Ben Healy kicks the ball away against Toulouse. Photo: Bridget Delaney

IN ALL FAIRNESS - Ben can bounce back

Big moments can be the making or breaking of a sportsman and this is what Kilruane’s Ben Healy has to deal with this week.

It wasn’t just one, two, three, but four times last Saturday in Munster’s titanic European Champions Cup quarter final with Toulouse, did the young out-half have the game in his hands.

Firstly, there was the long-range penalty with the last play in normal time. Most Munster fans in the stadium and watching at home when the penalty was awarded immediately looked for Ben to have a shot, even from inside his own half. Weaker players would have shied away but he stepped up, however, the distance proved a yard too far out.

The second came with the last kick of extra time as Munster set up a drop-goal which Healy connected well with but drifted to the right. Again, Healy put himself into the position, however, you would argue Munster were a little rushed in the set-up and could have gone through another phase or two to keep the Toulouse chasers honest.

Then came the dreaded penalty shootout, a rarity in rugby union. Penalties are great if you convert them but terrible if you miss and Healy suffered the ignominy of missing both his kicks and handing victory to Toulouse who were unerring in their place-kicking, and what would you expect from the aristocrats of club rugby, and much like Real Madrid at the moment, you always felt they would find a way to win the game last Saturday, even when Munster were in the ascendency.
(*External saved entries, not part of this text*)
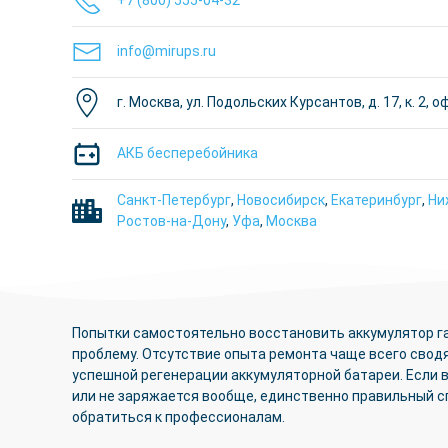
+7 (800) 555-04-32
info@mirups.ru
г. Москва, ул. Подольских Курсантов, д. 17, к. 2, оф
АКБ бесперебойника
Санкт-Петербург
,
Новосибирск
,
Екатеринбург
,
Ни
Ростов-на-Дону
,
Уфа
,
Москва
Попытки самостоятельно восстановить аккумулятор г
проблему. Отсутствие опыта ремонта чаще всего свод
успешной регенерации аккумуляторной батареи. Если 
или не заряжается вообще, единственно правильный 
обратиться к профессионалам.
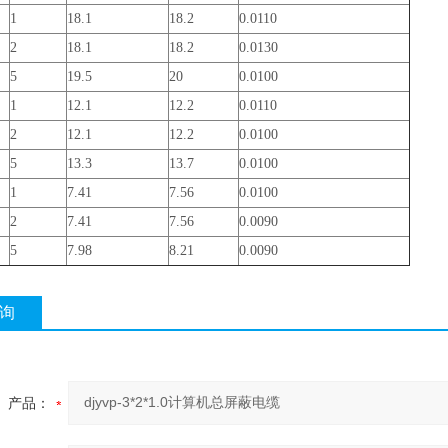
1
18.1
18.2
0.0110
2
18.1
18.2
0.0130
5
19.5
20
0.0100
1
12.1
12.2
0.0110
2
12.1
12.2
0.0100
5
13.3
13.7
0.0100
1
7.41
7.56
0.0100
2
7.41
7.56
0.0090
5
7.98
8.21
0.0090
询
产品：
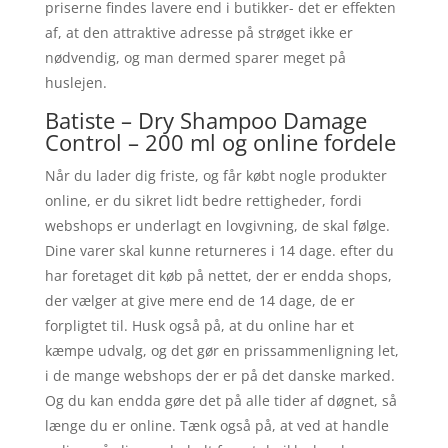
priserne findes lavere end i butikker- det er effekten
af, at den attraktive adresse på strøget ikke er
nødvendig, og man dermed sparer meget på
huslejen.
Batiste – Dry Shampoo Damage
Control – 200 ml og online fordele
Når du lader dig friste, og får købt nogle produkter
online, er du sikret lidt bedre rettigheder, fordi
webshops er underlagt en lovgivning, de skal følge.
Dine varer skal kunne returneres i 14 dage. efter du
har foretaget dit køb på nettet, der er endda shops,
der vælger at give mere end de 14 dage, de er
forpligtet til. Husk også på, at du online har et
kæmpe udvalg, og det gør en prissammenligning let,
i de mange webshops der er på det danske marked.
Og du kan endda gøre det på alle tider af døgnet, så
længe du er online. Tænk også på, at ved at handle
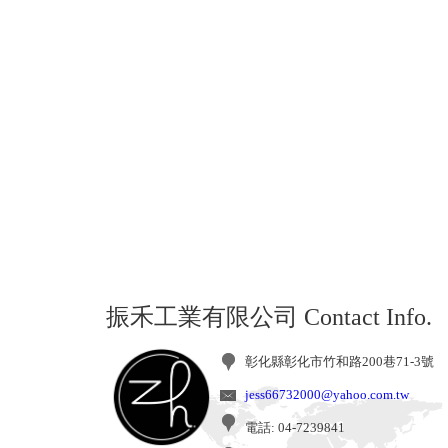
振禾工業有限公司
Contact Info.
彰化縣彰化市竹和路200巷71-3號
jess66732000@yahoo.com.tw
電話: 04-7239841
Such was the performance of Peter O’Mahony, his loss through injury was massive down the home stretch and extra time, despite the impact of Jack Daly and Thomas Ahern off the bench. O’Mahony’s loss would match that of Toulouse losing Dupont at a crucial stage.

Coming back to Ben Healy, how he responds to the setbacks he endured in an individual sense could define the course of the rest of his promising career. 22 years ago, in a European Cup final defeat to Northampton, Ronan O’Gara missed two kickable penalties which would have won the game, yet he didn’t let them define him and went onto win 2 European Cups, a Grand Slam and play on three Lions tours.

That Healy was thrust into the fray on 71 minutes with the game there to be won shows the trust and confidence the coaching staff had in him to get Munster over the line. It would have been easy to leave Joey Carbery at 10 but they saw enough in Ben that he would guide Munster home, and he came within inches of doing so on a number of occasions.

Sport is brought into perspective when life deals a cruel hand and that has befallen the Hayes family and Nenagh Ormond RFC following the passing of Keith Hayes.

The misfortunes of Munster rugby and Tipperary hurling over the weekend pale into insignificance following the sudden passing of a popular father, brother, businessman and club volunteer. May he rest in peace.